Mask Sanitization That Anyone Can Build

Mask DIY sanitization device on the left, mask used as an example on the right. The device is a Tupperware-like plastic container, on top, a small motor plus battery device with an alligator clip attached to the motor. Mask is inserted into the container through the opening on top, hooked to the motor, and the motor then spins the mask inside the container where hydrogen peroxide vapor is being misted.

We’ve seen a wide variety of mask sanitization solutions, and now, [spiritplumber] from [Robots Everywhere] brings us a frugal and ingenious design – one that you barely even need tools for. This project might look rough around the edges but looks were never a prerequisite, and as a hacker worth their salt will recognize – this is an answer to “how to design a mask disinfector that anyone can build”.

Local shortages of masks have been threatening communities here and there, doubly so if you need a specific kind of mask that might be out of stock. This design could apply to a whole lot of other things where sterilization is desired, too – improving upon concepts, after all, is our favourite pastime.

The design is simple – a battery-powered motor rotating a mask inside a vat of concentrated H2O2, turned into mist by a cheap ultrasonic misting gadget. As the “turntable” rotates a your PPE of choice, making sure that every crevice is graced with cleaning touch of peroxide, it also causes the H2O2 mist to circulate. Fulfilling most important requirements for a proper sanitization system that more complex devices have been struggling with, this approach has certainly earned its place under the sun.

[Robots Everywhere] have shared a small library of their DIY PPE resources with all of us, and that’s not all they work on – recently, we’ve seen their aeroponics project rejuvenating garlic.

Using hydrogen peroxide vapour for PPE sanitization is a well-tested approach by now, as we’ve seen it deployed back in 2020 on a larger scale as part of an FDA-approved design. And if you only have 3% peroxide at hand, might as well try concentrating it further!

10 thoughts on “Mask Sanitization That Anyone Can Build

  1. H2O2 in a clear tank with ultra sonic vibrating all the O2 out.
    H2O2 is very unstable. It’ll react to light and turn in H2O and O2. Shaking a bottle of H2O2 will do the same.
    It lost is anti-bacterial property after that.

    Just put the mask in a UV-C chamber.

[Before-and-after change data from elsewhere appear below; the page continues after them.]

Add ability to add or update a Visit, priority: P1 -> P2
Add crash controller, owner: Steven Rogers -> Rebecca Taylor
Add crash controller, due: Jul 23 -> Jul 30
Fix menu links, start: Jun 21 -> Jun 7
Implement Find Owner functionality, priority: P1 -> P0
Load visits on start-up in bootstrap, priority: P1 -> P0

Of course you need to seal it so you can see any UV-C light on outside.

  2. With Omicron dominating nobody would die for the lack of a mask, in fact in communities that may have shortages you tend to find even more resilient humans as the data coming from Africa demonstrates beautifully. But if you really do need to “clean” them then only a few minutes of sunlight will suffice.

  3. I just bought an ozone generator to do this for me. If you put it in a container the ozone will build up and sterilize pretty much anything you put in it. The main thing to pay attention to is that ozone is harmful to your lungs in high enough concentrations, and you want to keep it in a container(which helps with the first point) because ozone has been known to turn all of your plastic insulated wiring to a gel if it gets exposed too much. I only know this thanks to a friend who used one a lot to keep the smell down from his cats. He had to get a Multi-Moog repaired a couple of times because it was right next to the generator.